◆ Page images and extracted text:
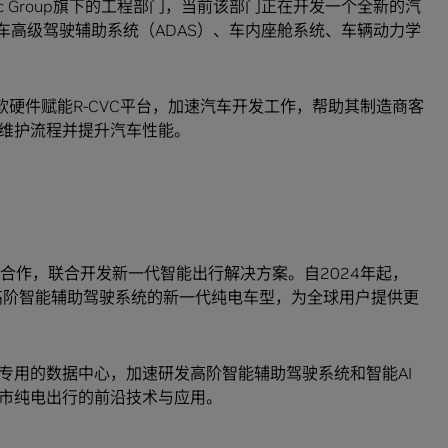
c Group旗下的工程部门，当前该部门正在开发一个全新的汽
汽车高级驾驶辅助系统（ADAS）、车内座舱系统、车辆动力学
 DRIVE的软硬件赋能R-CVC平台，加速汽车开发工作，帮助其制造商客
维护流程并提升汽车性能。
IA合作，联合开发新一代智能出行解决方案。自2024年起，
in打造搭载高阶智能辅助驾驶系统的新一代纯电车型，为全球用户提供更
能驾驶专用的数据中心，加速研发高阶智能辅助驾驶系统和智能AI
市纯电出行的前沿技术与应用。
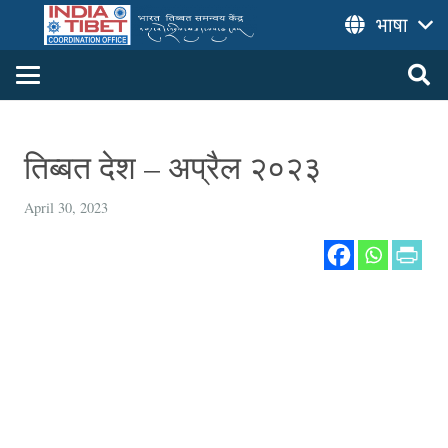
भाषा
तिब्बत देश – अप्रैल २०२३
April 30, 2023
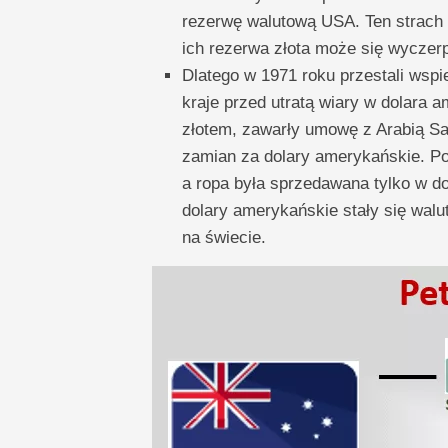
rezerwę walutową USA. Ten strach 
ich rezerwa złota może się wyczer
Dlatego w 1971 roku przestali wspi
kraje przed utratą wiary w dolara 
złotem, zawarły umowę z Arabią S
zamian za dolary amerykańskie. P
a ropa była sprzedawana tylko w d
dolary amerykańskie stały się walu
na świecie.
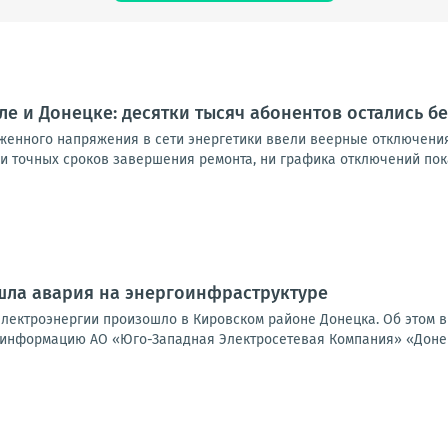
ле и Донецке: десятки тысяч абонентов остались бе
женного напряжения в сети энергетики ввели веерные отключения
и точных сроков завершения ремонта, ни графика отключений пока н
шла авария на энергоинфраструктуре
лектроэнергии произошло в Кировском районе Донецка. Об этом в
 информацию АО «Юго-Западная Электросетевая Компания» «Донецк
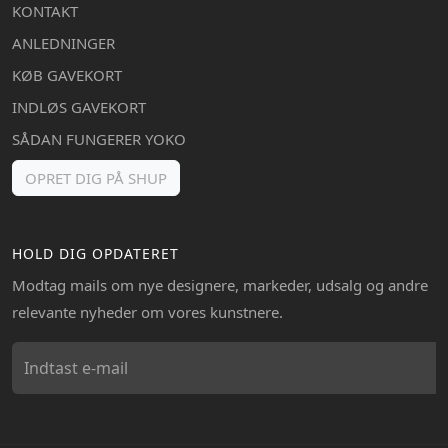
KONTAKT
ANLEDNINGER
KØB GAVEKORT
INDLØS GAVEKORT
SÅDAN FUNGERER YOKO
OPRET DIG PÅ SHUP
HOLD DIG OPDATERET
Modtag mails om nye designere, markeder, udsalg og andre
relevante nyheder om vores kunstnere.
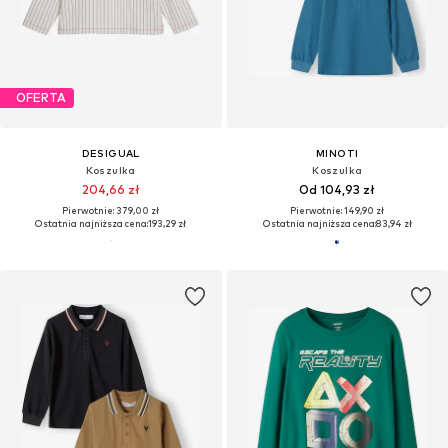
OFERTA
DESIGUAL
MINOTI
Koszulka
Koszulka
204,66 zł
Od 104,93 zł
Pierwotnie: 379,00 zł
Pierwotnie: 149,90 zł
Ostatnia najniższa cena:
193,29 zł
Ostatnia najniższa cena:
83,94 zł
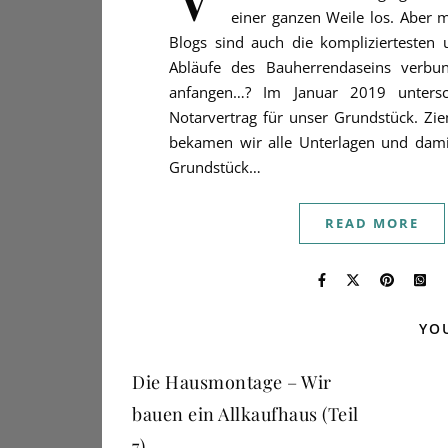
einer ganzen Weile los. Aber m
Blogs sind auch die kompliziertesten 
Abläufe des Bauherrendaseins verbu
anfangen…? Im Januar 2019 unters
Notarvertrag für unser Grundstück. Zi
bekamen wir alle Unterlagen und dami
Grundstück…
READ MORE
YO
Die Hausmontage – Wir
bauen ein Allkaufhaus (Teil
7)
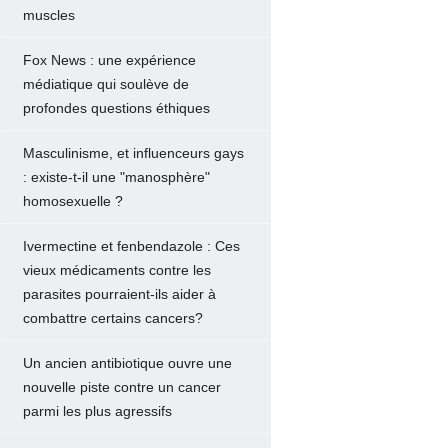
muscles
Fox News : une expérience
médiatique qui soulève de
profondes questions éthiques
Masculinisme, et influenceurs gays
: existe-t-il une "manosphère"
homosexuelle ?
Ivermectine et fenbendazole : Ces
vieux médicaments contre les
parasites pourraient-ils aider à
combattre certains cancers?
Un ancien antibiotique ouvre une
nouvelle piste contre un cancer
parmi les plus agressifs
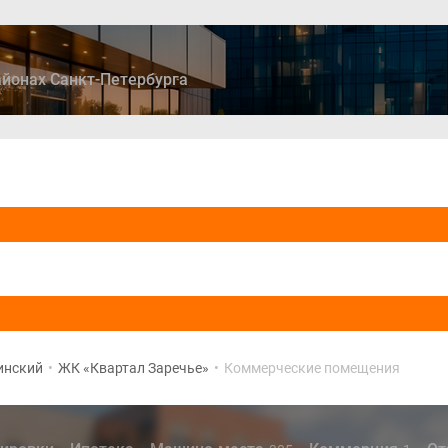
йонах Санкт-Петербурга
ры
Дома и коттеджи
Ипотека
Медиа
Консультация
инский
•
ЖК «Квартал Заречье»
•
Коммерческие помещения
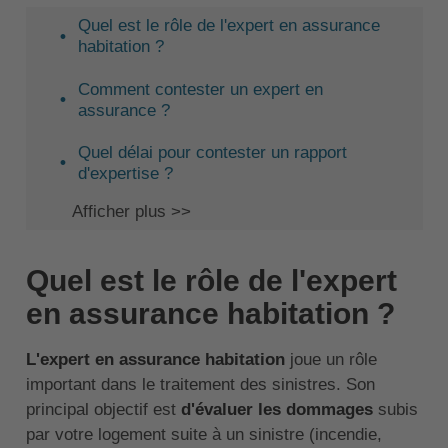
Quel est le rôle de l'expert en assurance
habitation ?
Comment contester un expert en
assurance ?
Quel délai pour contester un rapport
d'expertise ?
Afficher plus >>
Quel est le rôle de l'expert
en assurance habitation ?
L'expert en assurance habitation
joue un rôle
important dans le traitement des sinistres. Son
principal objectif est
d'évaluer les dommages
subis
par votre logement suite à un sinistre (incendie,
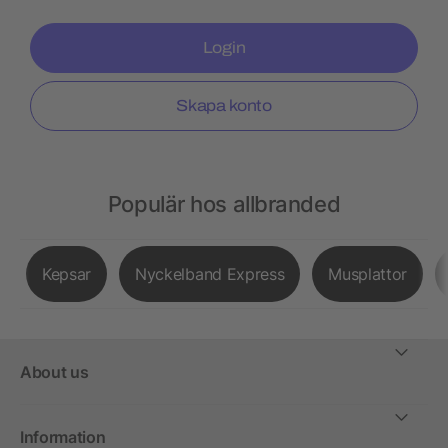
Login
Skapa konto
Populär hos allbranded
Kepsar
Nyckelband Express
Musplattor
About us
Information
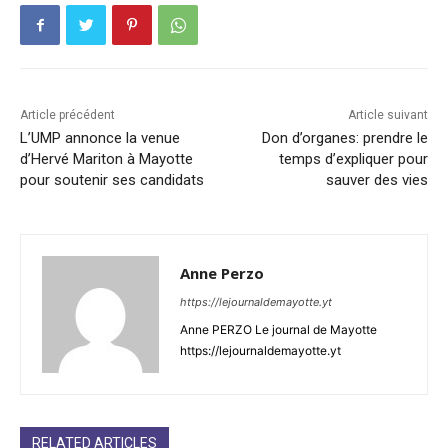
Article précédent
Article suivant
L’UMP annonce la venue
Don d’organes: prendre le
d’Hervé Mariton à Mayotte
temps d’expliquer pour
pour soutenir ses candidats
sauver des vies
Anne Perzo
https://lejournaldemayotte.yt
Anne PERZO Le journal de Mayotte
https://lejournaldemayotte.yt
RELATED ARTICLES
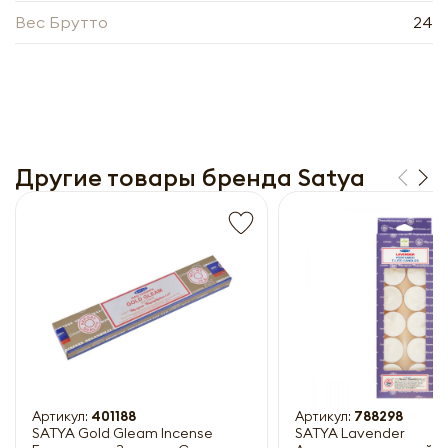
Вес Брутто
24
Другие товары бренда Satya
Получить прайс-лист
Обязательны к заполнению
Артикул:
401188
Артикул:
788298
SATYA Gold Gleam Incense
SATYA Lavender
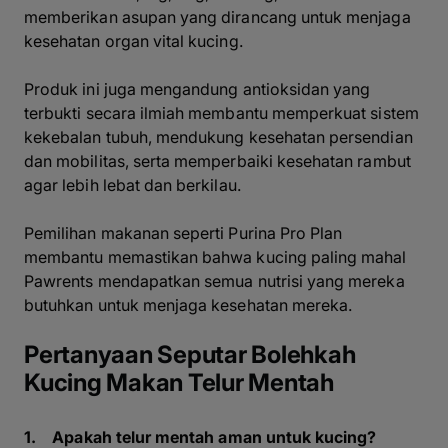
memberikan asupan yang dirancang untuk menjaga
kesehatan organ vital kucing.
Produk ini juga mengandung antioksidan yang
terbukti secara ilmiah membantu memperkuat sistem
kekebalan tubuh, mendukung kesehatan persendian
dan mobilitas, serta memperbaiki kesehatan rambut
agar lebih lebat dan berkilau.
Pemilihan makanan seperti Purina Pro Plan
membantu memastikan bahwa kucing paling mahal
Pawrents mendapatkan semua nutrisi yang mereka
butuhkan untuk menjaga kesehatan mereka.
Pertanyaan Seputar Bolehkah
Kucing Makan Telur Mentah
1. Apakah telur mentah aman untuk kucing?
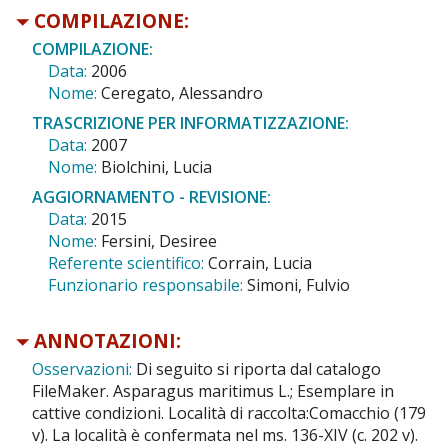
COMPILAZIONE:
COMPILAZIONE:
Data:
2006
Nome:
Ceregato, Alessandro
TRASCRIZIONE PER INFORMATIZZAZIONE:
Data:
2007
Nome:
Biolchini, Lucia
AGGIORNAMENTO - REVISIONE:
Data:
2015
Nome:
Fersini, Desiree
Referente scientifico:
Corrain, Lucia
Funzionario responsabile:
Simoni, Fulvio
ANNOTAZIONI:
Osservazioni:
Di seguito si riporta dal catalogo
FileMaker. Asparagus maritimus L.; Esemplare in
cattive condizioni. Località di raccolta:Comacchio (179
v). La località è confermata nel ms. 136-XIV (c. 202 v).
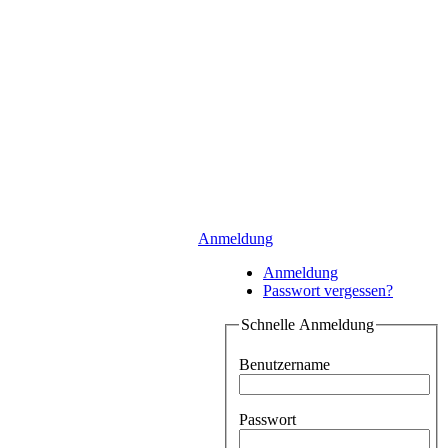
Anmeldung
Anmeldung
Passwort vergessen?
Schnelle Anmeldung
Benutzername
Passwort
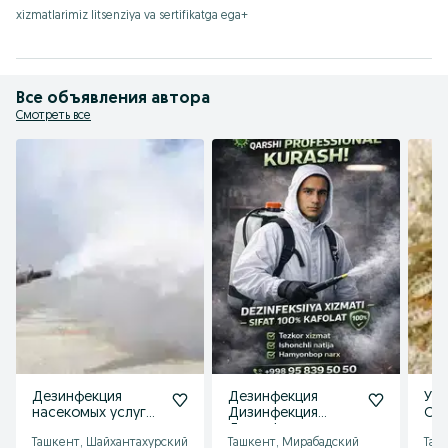
xizmatlarimiz litsenziya va sertifikatga ega+
Все объявления автора
Смотреть все
Дезинфекция
Дезинфекция
Ун
насекомых услуга
Дизинфекция
Ска
клoпа от
Дизинфексиялапа
Ташкент, Шайхантахурский
Ташкент, Мирабадский
Таш
тараканов
и таракан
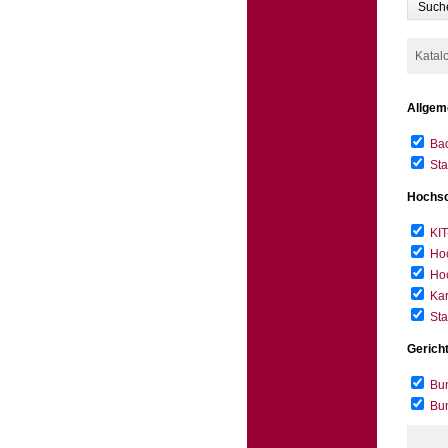
Such
Katal
Allgem
Bad
Sta
Hochsc
KIT
Hoc
Hoc
Kar
Sta
Gerich
Bun
Bu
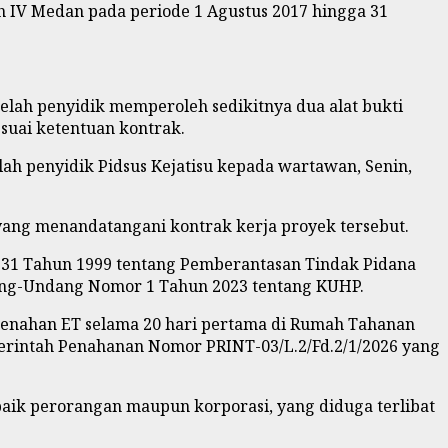
h IV Medan pada periode 1 Agustus 2017 hingga 31
elah penyidik memperoleh sedikitnya dua alat bukti
suai ketentuan kontrak.
lah penyidik Pidsus Kejatisu kepada wartawan, Senin,
 yang menandatangani kontrak kerja proyek tersebut.
r 31 Tahun 1999 tentang Pemberantasan Tindak Pidana
dang-Undang Nomor 1 Tahun 2023 tentang KUHP.
 menahan ET selama 20 hari pertama di Rumah Tahanan
Perintah Penahanan Nomor PRINT-03/L.2/Fd.2/1/2026 yang
baik perorangan maupun korporasi, yang diduga terlibat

◆ Work instruction: Scan the records above for the string "contre", then copy each line where it turns up.

◆ Answer to the exercise:
vieux médicaments contre les
nouvelle piste contre un cancer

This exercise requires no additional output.